To be blunt, Europe is a mess. It is difficult to read through any of the morning papers these days and not feel pessimistic. Not only has the market fell victim to headline-driven volatility, the stories behind each one illustrates a gloomy outlook for the region.

The credit market has sharply sold off sovereign debt throughout the region, thus driving up the cost of borrowing for many European governments. The immediate response has been for policymakers to pursue austerity programs. However, along with government cutbacks come fewer public sector jobs, higher unemployment, less consumer spending, and higher costs to administer the notoriously generous European social safety net.

Until now, the debt crisis was the major problem plaguing Europe.
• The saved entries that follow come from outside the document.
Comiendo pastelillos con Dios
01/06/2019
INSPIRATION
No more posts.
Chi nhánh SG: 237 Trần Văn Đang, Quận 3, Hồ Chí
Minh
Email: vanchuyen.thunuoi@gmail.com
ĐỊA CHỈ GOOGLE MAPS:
This month, data has emerged that highlights the possibility of a pending recession in the region.

On Monday, the European Union’s statistics office, Eurostat, reported that industrial production fell by 2.0% in the 17-member euro area between August and September 2011. This represents the largest drop since February 2009. While industrial production still rose 2.2% year-over-year, this was the weakest gain in nearly two years.

On Tuesday, Eurostat reported that GDP rose 0.2% quarter-over-quarter (this compares to 0.6% in the United States and 1.5% in Japan). Based on eurozone surveys that suggest a manufacturing contraction took place in October, many economists now forecast a decline in GDP for the remaining quarter of this year. Because it takes only two consecutive GDP contractions to constitute a recession, what repercussions would North America face with a contracting European economy?

The Atlantic that separates America from Europe is more than merely a geographic divide. Europe may be America’s large trading partner (22.34% of total exports in 2010), but European exports impact GDP only moderately. In 2010, exports to Europe accounted for a slim 1.97% of America’s $14.5T GDP. This compares to an average 1.81% from 2000-2010. In fact, total exports to all countries around the globe accounted for only 8.80% of American GDP in 2010. This compares to an average 7.56% from 2000-2010.

While America is not immune to a European recession, its impact would be marginal. Though it is true that American banks do hold sovereign debt on their balance sheet, the figure reported to Congress last month was $640B. This represents only 5% of total American bank assets. While larger summations of German and France bonds are held, both those countries hold prime AAA credit ratings, suggesting their highest possible credit-worthiness.

Overall, markets continue to trade off newspaper headlines from Europe. However, the disconnect between an inexpensive stock market and the strongest ever corporate earnings on the S&P 500 this year accompanies two observations. First, America is only marginally vulnerable to a European recession. Second, investors can use this environment as an opportunity to buy stocks cheap. Recall that Warren Buffett (who invested $23.9B last quarter, the most in 15 years) has said time and again to “be greedy when others are fearful and fearful when others are greedy.”